* **Problem requirements**:
Count the lines in the records that contain the string "свою", with case taken into account, and give only that number.
>>>
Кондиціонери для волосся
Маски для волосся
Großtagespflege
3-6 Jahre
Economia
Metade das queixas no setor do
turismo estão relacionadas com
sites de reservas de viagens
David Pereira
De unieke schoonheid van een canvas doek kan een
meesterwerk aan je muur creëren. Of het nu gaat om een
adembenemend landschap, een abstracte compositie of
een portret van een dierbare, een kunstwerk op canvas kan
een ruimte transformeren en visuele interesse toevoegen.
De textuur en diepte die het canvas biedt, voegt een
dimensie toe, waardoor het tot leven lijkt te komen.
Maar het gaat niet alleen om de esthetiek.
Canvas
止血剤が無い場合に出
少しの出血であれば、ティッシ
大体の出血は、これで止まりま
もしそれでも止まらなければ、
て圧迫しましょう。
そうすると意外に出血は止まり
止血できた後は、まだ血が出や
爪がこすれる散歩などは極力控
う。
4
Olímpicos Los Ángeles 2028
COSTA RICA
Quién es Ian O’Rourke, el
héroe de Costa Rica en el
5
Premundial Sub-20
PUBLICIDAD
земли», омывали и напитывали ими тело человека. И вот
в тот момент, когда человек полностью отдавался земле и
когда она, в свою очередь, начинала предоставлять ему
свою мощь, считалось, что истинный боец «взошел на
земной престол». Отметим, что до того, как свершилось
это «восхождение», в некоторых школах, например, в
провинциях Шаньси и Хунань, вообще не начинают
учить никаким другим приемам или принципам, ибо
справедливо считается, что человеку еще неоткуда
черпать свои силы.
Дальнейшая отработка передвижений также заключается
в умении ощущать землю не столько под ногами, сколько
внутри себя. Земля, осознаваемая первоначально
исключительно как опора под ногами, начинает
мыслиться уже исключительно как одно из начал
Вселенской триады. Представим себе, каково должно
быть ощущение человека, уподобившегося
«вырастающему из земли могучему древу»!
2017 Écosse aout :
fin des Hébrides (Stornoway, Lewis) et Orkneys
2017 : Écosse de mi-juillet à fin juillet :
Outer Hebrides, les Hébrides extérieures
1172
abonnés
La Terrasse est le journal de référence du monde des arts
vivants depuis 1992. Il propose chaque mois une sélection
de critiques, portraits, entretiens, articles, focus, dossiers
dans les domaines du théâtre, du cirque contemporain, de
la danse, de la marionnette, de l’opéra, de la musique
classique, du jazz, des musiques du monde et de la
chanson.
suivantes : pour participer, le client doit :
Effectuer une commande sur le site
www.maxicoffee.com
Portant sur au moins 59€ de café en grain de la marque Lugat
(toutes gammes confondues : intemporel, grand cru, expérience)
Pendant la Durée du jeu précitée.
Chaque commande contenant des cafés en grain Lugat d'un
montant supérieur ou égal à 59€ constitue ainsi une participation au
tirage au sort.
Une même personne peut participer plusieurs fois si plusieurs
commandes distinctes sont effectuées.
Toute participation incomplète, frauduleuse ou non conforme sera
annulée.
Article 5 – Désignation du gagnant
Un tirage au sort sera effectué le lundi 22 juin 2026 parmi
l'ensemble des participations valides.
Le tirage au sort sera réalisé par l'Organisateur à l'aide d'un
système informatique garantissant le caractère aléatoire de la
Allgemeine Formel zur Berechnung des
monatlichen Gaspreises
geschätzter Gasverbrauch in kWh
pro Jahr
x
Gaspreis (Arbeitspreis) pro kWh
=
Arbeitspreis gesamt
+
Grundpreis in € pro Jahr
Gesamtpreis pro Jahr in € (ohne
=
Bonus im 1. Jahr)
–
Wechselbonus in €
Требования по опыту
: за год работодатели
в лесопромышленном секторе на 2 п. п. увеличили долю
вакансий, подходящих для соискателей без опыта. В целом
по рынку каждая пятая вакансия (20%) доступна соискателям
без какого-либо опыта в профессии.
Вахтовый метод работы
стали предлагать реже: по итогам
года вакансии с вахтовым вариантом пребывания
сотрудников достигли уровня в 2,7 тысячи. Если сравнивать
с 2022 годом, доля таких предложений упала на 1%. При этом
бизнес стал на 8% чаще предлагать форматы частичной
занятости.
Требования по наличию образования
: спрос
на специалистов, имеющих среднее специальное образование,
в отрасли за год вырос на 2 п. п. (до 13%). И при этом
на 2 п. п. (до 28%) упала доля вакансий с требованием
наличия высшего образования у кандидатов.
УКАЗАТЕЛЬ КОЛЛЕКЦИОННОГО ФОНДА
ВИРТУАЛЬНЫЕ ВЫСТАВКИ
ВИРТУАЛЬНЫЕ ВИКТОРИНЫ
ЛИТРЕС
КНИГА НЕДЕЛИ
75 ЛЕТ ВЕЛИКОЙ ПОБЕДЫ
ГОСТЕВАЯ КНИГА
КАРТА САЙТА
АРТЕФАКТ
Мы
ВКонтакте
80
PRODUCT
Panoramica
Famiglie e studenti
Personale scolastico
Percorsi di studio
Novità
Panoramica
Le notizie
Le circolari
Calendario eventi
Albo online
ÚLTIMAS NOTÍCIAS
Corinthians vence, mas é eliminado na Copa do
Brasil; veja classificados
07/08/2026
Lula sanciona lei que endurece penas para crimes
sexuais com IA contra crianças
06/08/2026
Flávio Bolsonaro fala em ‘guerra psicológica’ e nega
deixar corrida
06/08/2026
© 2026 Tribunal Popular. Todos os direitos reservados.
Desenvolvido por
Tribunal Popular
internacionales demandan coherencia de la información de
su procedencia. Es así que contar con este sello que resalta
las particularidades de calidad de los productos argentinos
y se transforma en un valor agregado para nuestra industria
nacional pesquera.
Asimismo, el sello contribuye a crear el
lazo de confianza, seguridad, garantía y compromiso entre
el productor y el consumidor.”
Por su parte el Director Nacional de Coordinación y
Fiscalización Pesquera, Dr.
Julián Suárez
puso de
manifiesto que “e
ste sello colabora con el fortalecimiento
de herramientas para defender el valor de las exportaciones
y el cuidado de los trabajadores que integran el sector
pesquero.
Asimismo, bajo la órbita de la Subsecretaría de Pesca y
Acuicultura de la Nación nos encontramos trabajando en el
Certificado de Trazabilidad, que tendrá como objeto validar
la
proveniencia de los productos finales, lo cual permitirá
<<<
* **Task response**:
2